In the entries below, find the string "shaving" and return each line holding it.

== Segment start ==

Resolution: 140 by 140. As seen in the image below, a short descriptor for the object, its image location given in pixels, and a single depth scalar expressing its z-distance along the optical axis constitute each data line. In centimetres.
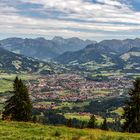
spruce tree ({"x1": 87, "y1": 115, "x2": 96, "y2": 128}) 11931
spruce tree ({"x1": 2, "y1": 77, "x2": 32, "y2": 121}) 9019
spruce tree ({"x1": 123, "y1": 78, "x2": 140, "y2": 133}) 7525
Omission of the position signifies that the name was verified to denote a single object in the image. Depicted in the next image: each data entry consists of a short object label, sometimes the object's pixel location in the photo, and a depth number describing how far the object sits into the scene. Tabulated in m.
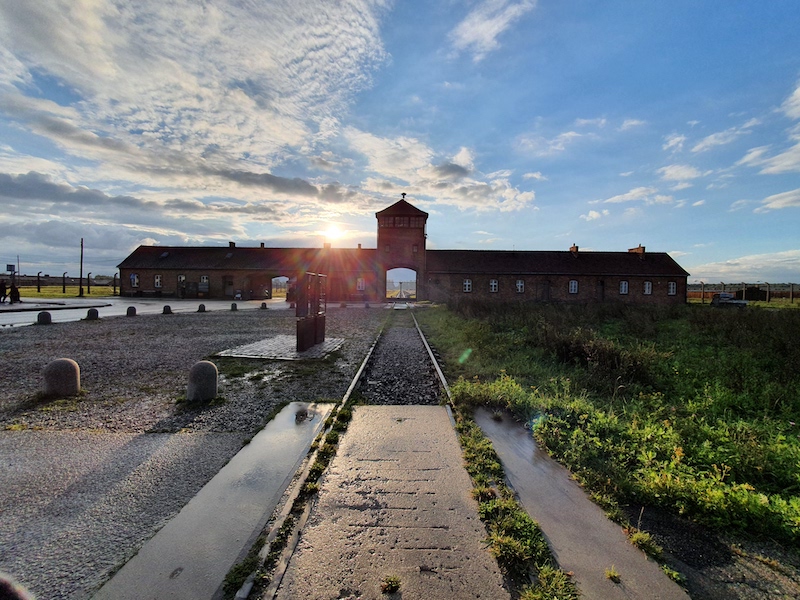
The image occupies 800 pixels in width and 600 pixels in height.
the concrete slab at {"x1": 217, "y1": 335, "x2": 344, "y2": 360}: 9.63
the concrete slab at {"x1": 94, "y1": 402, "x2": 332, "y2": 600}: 2.32
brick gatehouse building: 39.72
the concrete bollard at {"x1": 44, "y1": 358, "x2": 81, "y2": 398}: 6.05
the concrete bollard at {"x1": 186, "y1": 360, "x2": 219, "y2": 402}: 5.87
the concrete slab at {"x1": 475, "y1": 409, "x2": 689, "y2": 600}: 2.34
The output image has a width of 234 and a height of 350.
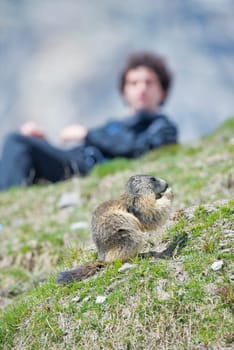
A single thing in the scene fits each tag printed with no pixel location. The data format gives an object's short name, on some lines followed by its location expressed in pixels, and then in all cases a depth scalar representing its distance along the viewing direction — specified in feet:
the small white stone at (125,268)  48.24
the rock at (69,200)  94.73
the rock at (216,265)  45.55
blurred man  118.73
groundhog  48.91
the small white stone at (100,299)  46.36
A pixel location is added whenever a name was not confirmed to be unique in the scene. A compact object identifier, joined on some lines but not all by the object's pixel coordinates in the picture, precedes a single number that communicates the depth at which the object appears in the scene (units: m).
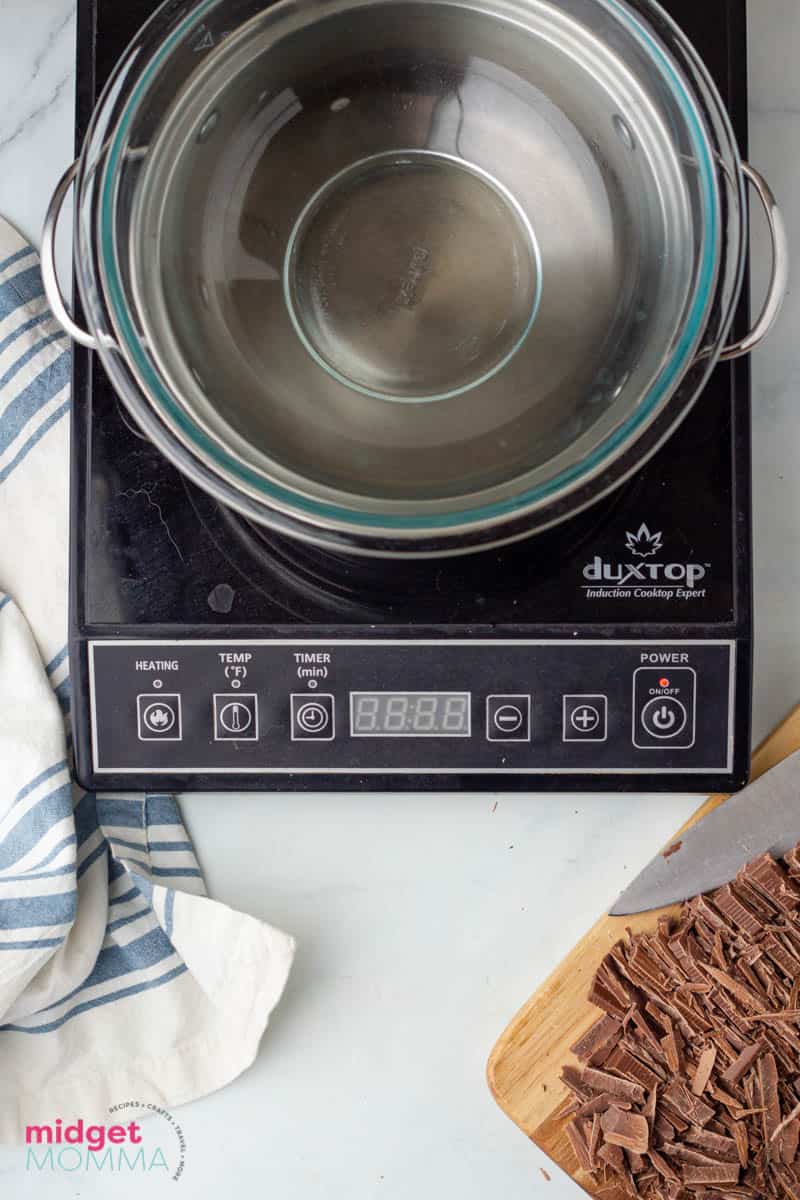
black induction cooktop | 0.58
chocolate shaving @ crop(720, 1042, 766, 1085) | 0.60
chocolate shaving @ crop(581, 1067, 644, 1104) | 0.62
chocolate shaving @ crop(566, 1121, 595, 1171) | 0.62
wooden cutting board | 0.65
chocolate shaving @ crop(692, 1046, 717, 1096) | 0.61
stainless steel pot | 0.53
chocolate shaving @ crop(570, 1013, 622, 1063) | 0.63
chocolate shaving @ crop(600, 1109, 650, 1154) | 0.60
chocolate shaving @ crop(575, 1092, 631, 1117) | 0.62
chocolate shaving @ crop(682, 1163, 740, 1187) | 0.60
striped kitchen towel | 0.64
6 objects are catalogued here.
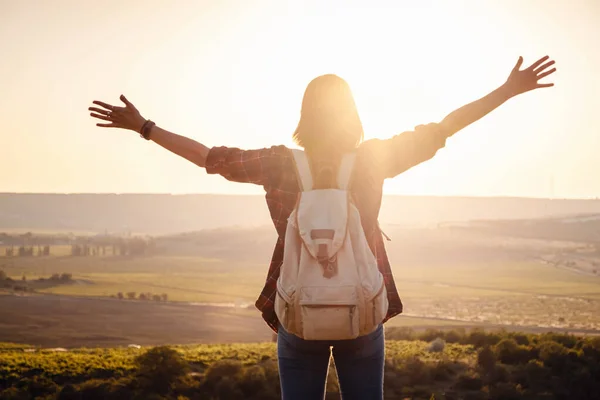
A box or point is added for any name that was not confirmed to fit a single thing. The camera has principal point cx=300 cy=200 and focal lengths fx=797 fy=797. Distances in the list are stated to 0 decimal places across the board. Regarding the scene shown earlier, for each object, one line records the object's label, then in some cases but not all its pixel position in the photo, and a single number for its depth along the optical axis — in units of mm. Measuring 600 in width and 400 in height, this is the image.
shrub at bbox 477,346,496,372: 16234
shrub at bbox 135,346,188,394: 14953
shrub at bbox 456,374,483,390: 15208
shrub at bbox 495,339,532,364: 17141
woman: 3410
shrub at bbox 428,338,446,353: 18972
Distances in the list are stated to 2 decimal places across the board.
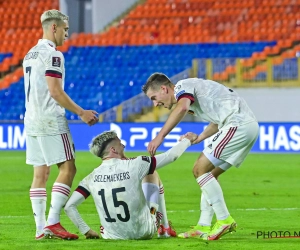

== Segment end ==

■ **Result of this exercise**:
chocolate shaving @ crop(720, 1042, 766, 1085) | 0.60
chocolate shaving @ crop(581, 1067, 644, 1104) | 0.62
chocolate shaving @ crop(566, 1121, 595, 1171) | 0.62
chocolate shaving @ crop(692, 1046, 717, 1096) | 0.61
chocolate shaving @ crop(570, 1013, 622, 1063) | 0.63
chocolate shaving @ crop(600, 1109, 650, 1154) | 0.60
chocolate shaving @ crop(575, 1092, 631, 1117) | 0.62
chocolate shaving @ crop(682, 1163, 740, 1187) | 0.60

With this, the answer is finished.